My son is a rising junior at Virginia Tech and pulled a real bone-head trick last spring. Last week we found out that his scholarship was suspended again. His scholarship was suspended last spring when the Army pulled his scholarship because he failed a physical test. He says he was sick that day and missed the qualifying run time by few seconds. He did not know the impact of the failed test until the spring. When he showed up for classes in the spring, he found out that his scholarship was yanked. He got a loan to cover his tuition but it is obvious that this mini-crisis left him severely depressed. Eventually he stopped going to class and skipped most of his exams. You can guess what his spring semester grade point average was. Last week the Army told him his scholarship was suspended for the fall. He did not tell his mom or me until he had to. Naturally we reacted to the news differently. She can barely talk to him without making some kind of threat. He lied to her and her vision of his future is shattered. She is hurt and she wants her pound of flesh. I am disappointed but I know we have a short window in which we can partially fix the problem and develop a new career plan. The first part of the plan is to change majors. The job opportunities with this new plan are less but my son thinks he will be happier. Fixing his attitude is a bigger challenge. Maybe in a few years he can laugh at his actions. Here is what that wise old sage, Rafiki, said about living with the pain of bad decisions.
Adult Simba: I know what I have to do. But going back will mean facing my past. I’ve been running from it for so long.

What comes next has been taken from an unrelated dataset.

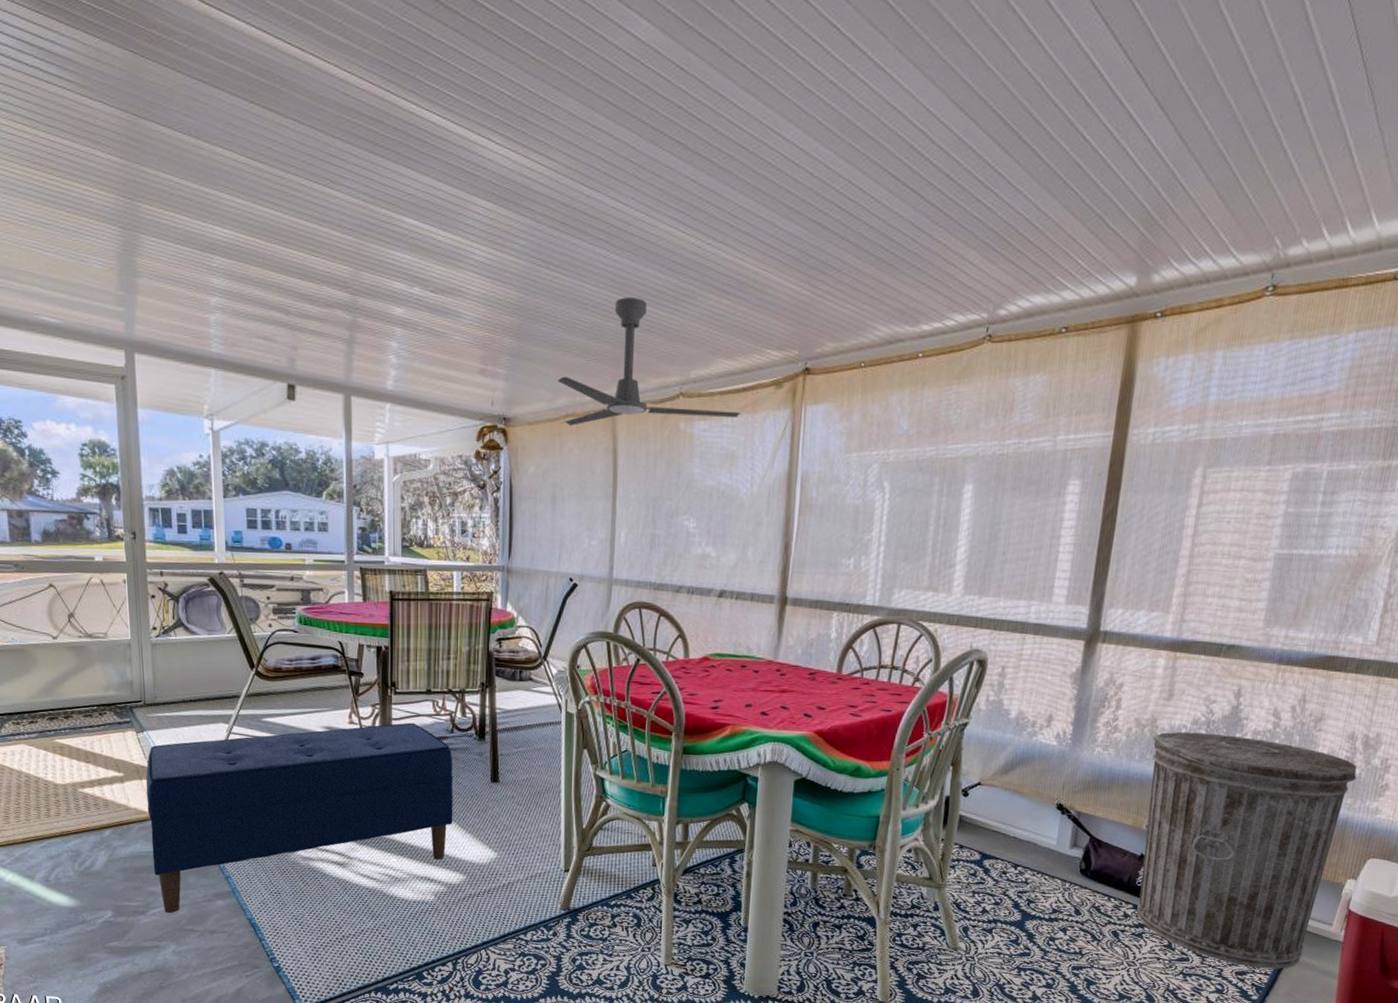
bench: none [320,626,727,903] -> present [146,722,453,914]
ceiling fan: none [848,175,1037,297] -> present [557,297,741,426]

[Rafiki hits Simba on the head with his stick]
Adult Simba: Ow! Jeez, what was that for?
Rafiki: It doesn’t matter. It’s in the past.

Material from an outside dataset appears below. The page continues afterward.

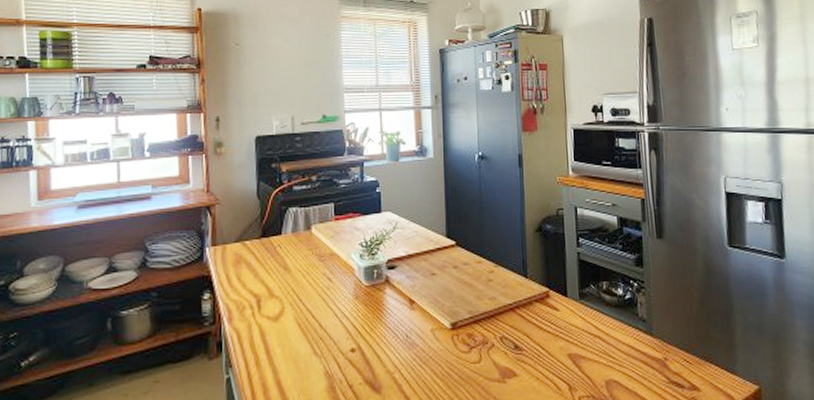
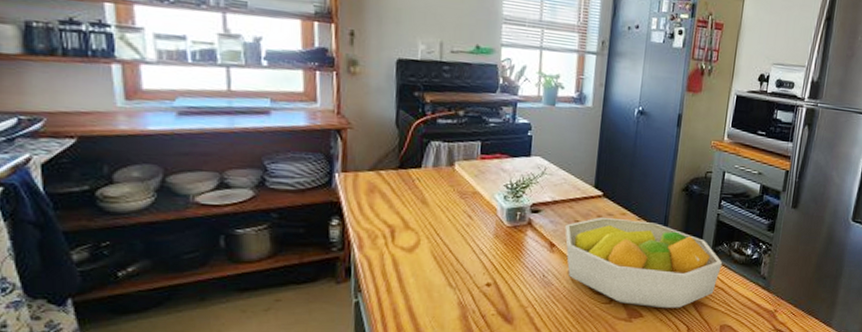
fruit bowl: none [422,267,594,365] -> present [565,216,723,309]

Adult Simba: Yeah, but it still hurts.
Rafiki: Oh yes, the past can hurt. But the way I see it, you can either run from it, or… learn from it.
[swings his stick at Simba again who ducks out of the way]
Rafiki: Ha. You See? So what are you going to do?
Adult Simba: First, I’m gonna take your stick.
[Simba snatches Rafiki’s stick and throws it and Rafiki runs to grab it]
Rafiki: No, not the stick! Hey, where you going?
Adult Simba: I’m going back!
Rafiki: Good! Go on! Get out of here!